O olhar de Eduardo

Naquela tarde, Carlos Eduardo se deu conta de uma coisa que saltava aos olhos de todos e que ele nunca havia percebido antes. A reunião na empresa transcorreu normalmente, entretanto, naquele dia, seu olhar fitou Almir, seu braço direito, quase um irmão que frequentava sua casa, mas dessa vez olhou para aquele homem alto e forte por um ângulo diferente.
Na noite anterior havia tido mais uma briga com Carlinhos, chegaram a vias de fato. O filho o agrediu com um murro na cara, quebrando seu nariz. Ele discutia com frequência com o rapaz, mas nunca haviam chegado nesse extremo. O motivo para o estopim da briga foi o usual: o filho não se conformava de não ter uma mesada do pai, que exigia, em contrapartida, que ele o ajudasse no trabalho.
Eduardo julgava que fazia de tudo para o menino melhorar, o levava à igreja, contratava psicólogos, psiquiatras, as melhores escolas, enfim, tudo que estava ao seu alcance e nada funcionava. O garoto a cada ano ficava mais desafiador e rebelde. O que mais o irritava era que a mãe, ao invés de mediar as situações, geralmente apartava os dois, tomando partido do filho.
Carlinhos era muito alto, pele morena, cabelos cacheados negros e compleição forte como um atleta, embora não praticasse esporte. Esses detalhes já haviam sido objeto de centenas discussões entre ele a esposa, que sempre repetia que o menino havia puxado a seu bisavô paterno e Eduardo estava procurando motivos para o desentendimento.
Após a reunião na empresa, Eduardo foi direto para a padaria ao lado do escritório, onde costumava tomar seu café após as jornadas de trabalho. Naquele dia em especial, com fisionomia fechada, ele se dirigiu para a mesa de sempre e nem precisou fazer seu pedido. Logo foi servido com uma média bem escura e um pão na chapa.
Enquanto comia, com a cabeça afundada na mesa, fazia anotações incessantes. Todos na padaria já o conheciam, ele que costumava ser simpático e a todos cumprimentar. O dono do estabelecimento inclusive olhou para seus funcionários e fez um gesto de boca fechada, de modo que ninguém o abordasse, percebendo que algo grave havia acontecido.
Já havia tempo que a aparência de seu filho incomodava Eduardo. Na última reunião, Almir, o diretor das operações da rede de supermercados lhe mostrou fotos de seus filhos do primeiro casamento, um deles tinha a idade de Carlinhos e o chamou muito atenção. Foi o suficiente para ligar todos os pontos que faltavam nesse quebra-cabeças.

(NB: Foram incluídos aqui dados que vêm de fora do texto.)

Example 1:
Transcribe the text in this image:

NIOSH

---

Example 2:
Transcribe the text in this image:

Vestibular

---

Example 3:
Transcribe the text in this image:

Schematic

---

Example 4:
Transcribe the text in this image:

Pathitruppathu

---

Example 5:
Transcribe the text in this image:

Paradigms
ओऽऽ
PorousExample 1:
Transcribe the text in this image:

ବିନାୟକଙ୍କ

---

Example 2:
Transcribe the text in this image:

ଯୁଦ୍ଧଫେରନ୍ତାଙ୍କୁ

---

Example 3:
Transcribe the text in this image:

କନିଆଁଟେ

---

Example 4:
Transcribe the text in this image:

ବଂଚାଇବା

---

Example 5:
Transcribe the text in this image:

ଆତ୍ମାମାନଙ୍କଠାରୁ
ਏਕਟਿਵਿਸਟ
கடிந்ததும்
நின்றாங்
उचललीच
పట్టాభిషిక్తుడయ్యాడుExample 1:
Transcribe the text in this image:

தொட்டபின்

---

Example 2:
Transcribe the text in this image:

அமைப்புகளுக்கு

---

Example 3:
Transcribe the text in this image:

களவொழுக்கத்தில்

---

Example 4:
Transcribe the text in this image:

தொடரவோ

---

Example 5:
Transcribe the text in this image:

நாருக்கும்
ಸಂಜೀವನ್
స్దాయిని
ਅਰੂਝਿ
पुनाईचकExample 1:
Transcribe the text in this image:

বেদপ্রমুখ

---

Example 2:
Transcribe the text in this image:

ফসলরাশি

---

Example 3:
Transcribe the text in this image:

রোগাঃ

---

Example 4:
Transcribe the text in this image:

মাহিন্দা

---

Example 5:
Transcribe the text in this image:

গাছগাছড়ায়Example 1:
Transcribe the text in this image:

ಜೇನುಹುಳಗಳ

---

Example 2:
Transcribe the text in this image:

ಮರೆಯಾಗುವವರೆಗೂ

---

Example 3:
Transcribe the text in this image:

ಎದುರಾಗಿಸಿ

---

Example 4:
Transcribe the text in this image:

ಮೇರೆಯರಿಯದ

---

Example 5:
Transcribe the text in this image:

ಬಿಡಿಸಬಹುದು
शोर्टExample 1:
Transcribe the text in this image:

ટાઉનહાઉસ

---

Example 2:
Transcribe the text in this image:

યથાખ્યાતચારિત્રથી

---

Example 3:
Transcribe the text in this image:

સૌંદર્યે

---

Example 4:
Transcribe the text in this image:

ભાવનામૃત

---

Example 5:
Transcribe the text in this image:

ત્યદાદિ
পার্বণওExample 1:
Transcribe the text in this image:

Passados uns trinta minutos, chegaram uns homens de terno. Eles cumprimentaram o chefe com reverência e logo lhe entregaram uma carta. Parecia um laudo de exame de laboratório. Após ler o papel, percebeu-se lágrimas rolando dos olhos de Eduardo, e logo em seguida, uma expressão transtornada o tomou.
Sempre em silêncio, ele pegou sua caneta esferográfica e assinou um monte de documentos, os devolvendo em seguida para os senhores de terno, que se levantaram e partiram sem olhar para trás. Eduardo levantou-se, e sem consumir tudo do que lhe haviam servido, partiu na direção do escritório, deixando uma quantia sobre a mesa para pagar a conta.
Na sede da empresa, dirigiu-se diretamente à sua sala, ligou as luzes, abriu o frigobar e começou a tomar todas as garrafinhas de whisky que ali havia. Após um tempo, levantou-se de sua cadeira, pegou o porta-retratos da única férias que desfrutou em família, que ele amava contemplar e adornava sua mesa, e o atirou contra a parede, fazendo voar cacos de vidro para todos os lados.
Ficou sentado na poltrona por horas sem falar nada. O escritório já estava vazio e a chegada da equipe da limpeza era iminente. Apressou-se e puxou seu paletó da cadeira, que teimou em não sair da posição. O puxão foi tão forte que o rasgou. Deixou tudo para trás e correu. Desceu as escadas em desabalada pressa batendo todas as portas do corredor.
Ele se preocupou apenas com uma coisa, esconder seu rosto das câmeras de segurança, talvez num ato falho pelo sentimento de vergonha que o tomou. Não tinha sido capaz de ver o obvio durante todo esse tempo. Dirigiu-se à garagem, pegou o carro e partiu em alta velocidade, para nunca mais ser visto.